Víctor agitó la mano a modo de saludo. Pensó que no podían
pasarse la vida así, hablando a través de lugares extraños y
papeles imposibles (imagínate la cantidad de notas que produciría,
acabaría con el bosque entero en papeles) así que tomó la decisión
más lógica. O no.
Tocó
con las puntas de los dedos el agua clara. Fue una sensación normal
cuando tocas agua. Húmeda, fría. Metió más la mano. Lara le
miraba dubitativa. Pensó que era como cuando te tiras a una piscina,
hay que hacerlo de golpe, si no, podría arrepentirse.
Su
última mirada fue para aquel rostro angelical, que le miraba desde
el otro lado, deseosa de que se reunieran. Metió todo su cuerpo,
aguantando la respiración. La veía cerca, apenas tendría nada que
nadar hacia abajo. O hacia arriba, según la perspectiva. Sus brazos
se movían de forma enérgica para alcanzar el otro lado, para
llevarle a su meta. Ahora sabía que todo lo que había hecho hasta
ese momento le llevaba hasta Lara, pues el destino de la vida, la
razón de nuestra existencia, no puede ser otra que la de el amor. El
amor más puro, sincero y verdadero. Ahora, por fin, lo entendía.
Por
una fracción de segundo pareció perder la consciencia. Sus músculos
no le respondieron, su corazón y su mente se pararon. Pánico.
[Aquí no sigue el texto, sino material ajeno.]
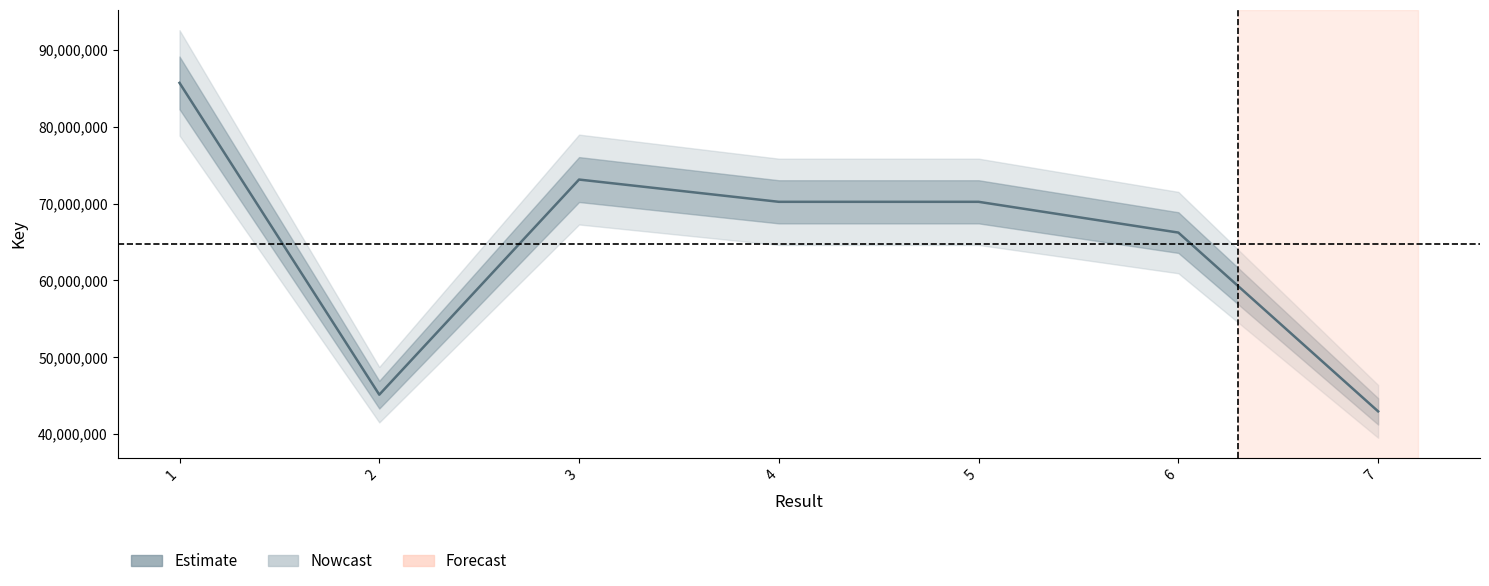

Which has a higher value, 2 or 7?

2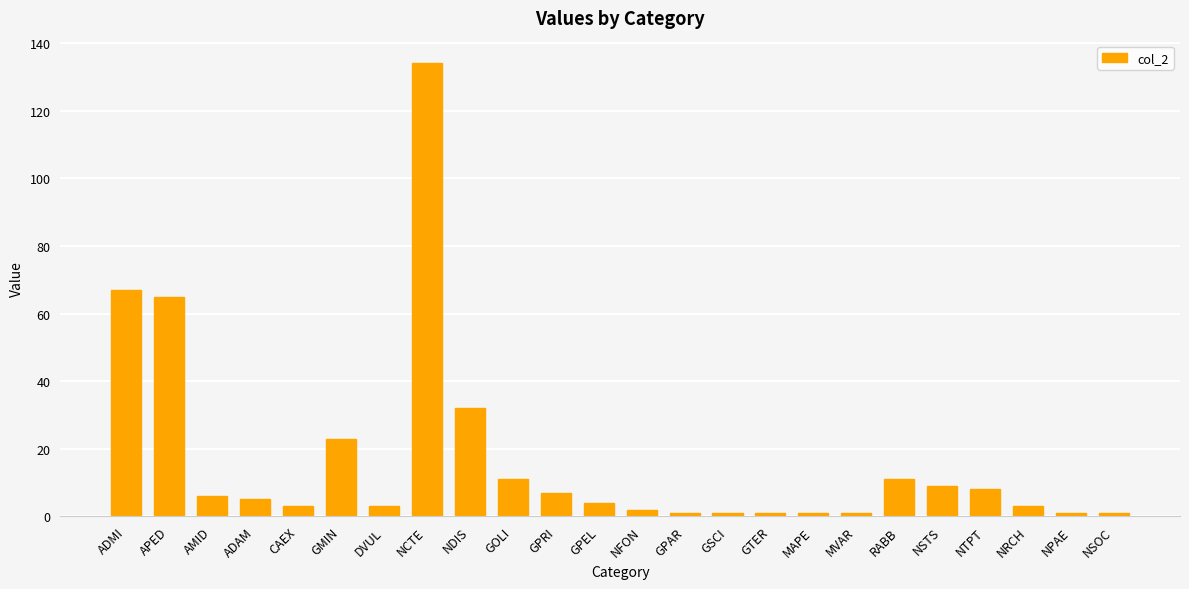

What is the label of the 13th bar from the left?

NFON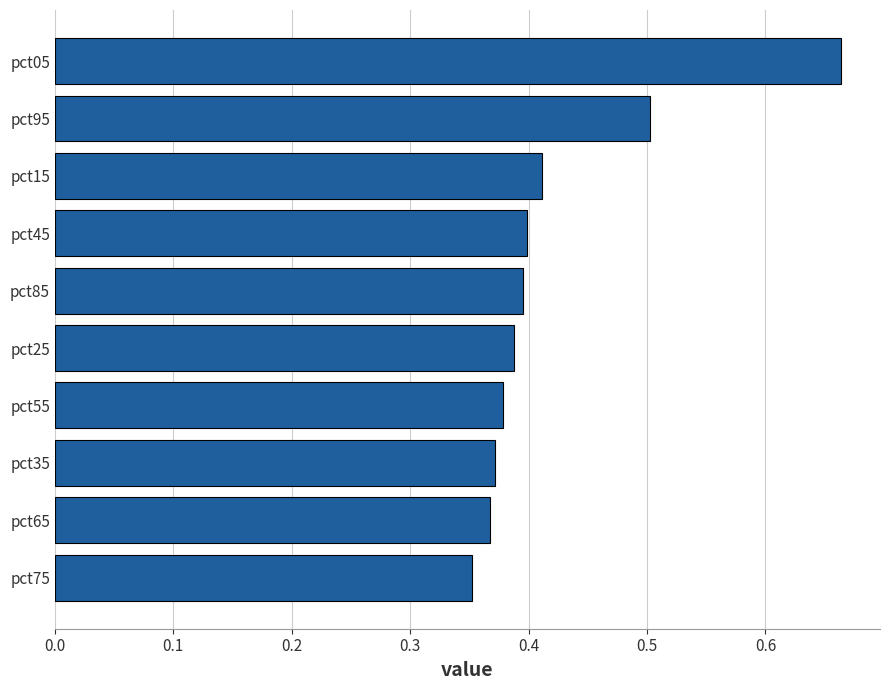

Is it true that the value at pct55 is 0.2?

False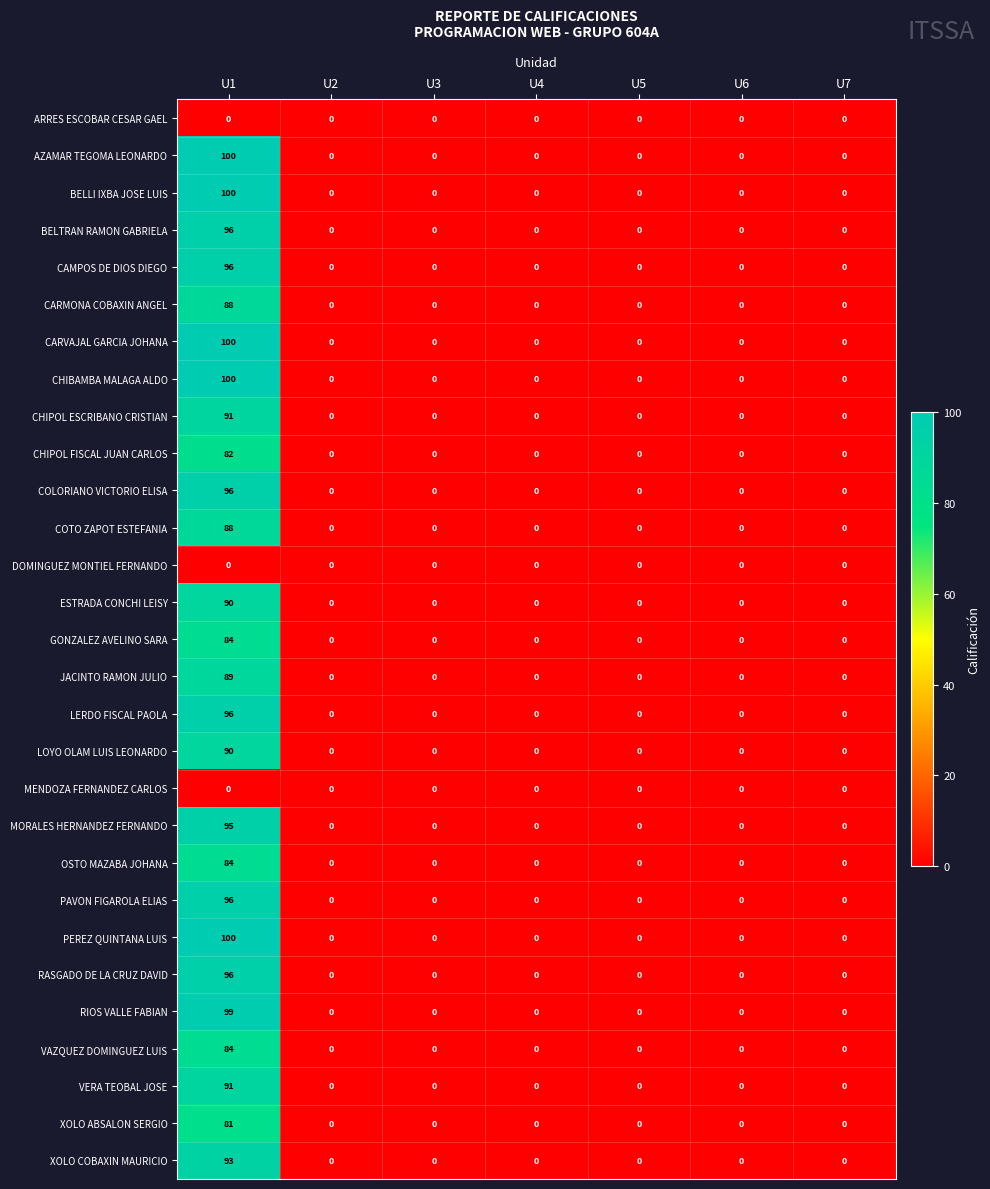

How many data points does each series have?

7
Sintió frío, soledad. El instante pareció eterno. Unas manos
blancas como la leche lo sacaron de allí, tirando con fuerza de él.
Tomó una bocanada de aire como quién jamás ha probado algo
riquísimo, con insistencia, con deseo, con ansia de querer más.
Cuando hubo tomado todo el aire y expulsado todo el agua que a su
cuerpo le pareció apropiado, dirigió su mirada a su salvadora.
Ahí
estaba. Lara, perfecta. Antes de decir una palabra, acarició su
mejilla con delicadeza y besó sus tiernos labios. Ella le devolvió
el beso con mucha dulzura. Él podía percibir en su piel todo el
amor que sentían el uno por el otro. Parecía increíble. La
sensación fue como si una corriente eléctrica que solo ellos
perciben, les recorriese cada centímetro de su cuerpo.
-Ya
estás aquí.- Lara suspiró.
-Si.-
Víctor no podía hacer otra cosa que sonreír.
-Cuanto
tiempo esperando.
Víctor
la miró frunciendo el ceño sin entender muy bien a lo que se
refería. Se incorporó en aquel prado abierto. Ahora que tenía una
vista en conjunto del otro lado, descubrió lo maravilloso que era,
lo tranquilo y especial. Se sentía en un sitio conocido, aunque a la
vez totalmente nuevo. Esa sensación, que debería reconfortarlo, le
preocupó un poco.
-¿Tiempo?
¿A que te refieres?
Lara
sonrió con su amplia sonrisa perfecta. Le cogió de la mano y
caminaron apenas dos pasos hasta el pozo.
Miró
hacia abajo.
Víctor
se sintió horrorizado.
Nadie
debería tener una visión tan espantosa como la que él tuvo en ese
momento. Vio el otro lado, como había visto cuando hablaban él y
Lara. Pero en el pozo, había algo. Algo que le era muy familiar. Se
encontraba él mismo, allí. Flotando boca abajo, mirándole
directamente con los ojos vacíos y sin vida. Ahogó un grito en su
garganta. Miró a Lara sin entender.
-Te
ha costado, pero al fin has dado el paso.
No
sabía si se encontraba en el cielo o en el infierno, pero
definitivamente, alguien le haría pagar por aquel paso adelante.
Alguien, tal vez, con cabellos anaranjados y ojos de esmeralda.
El
amor, nos hace cometer locuras, sin apenas darnos cuenta.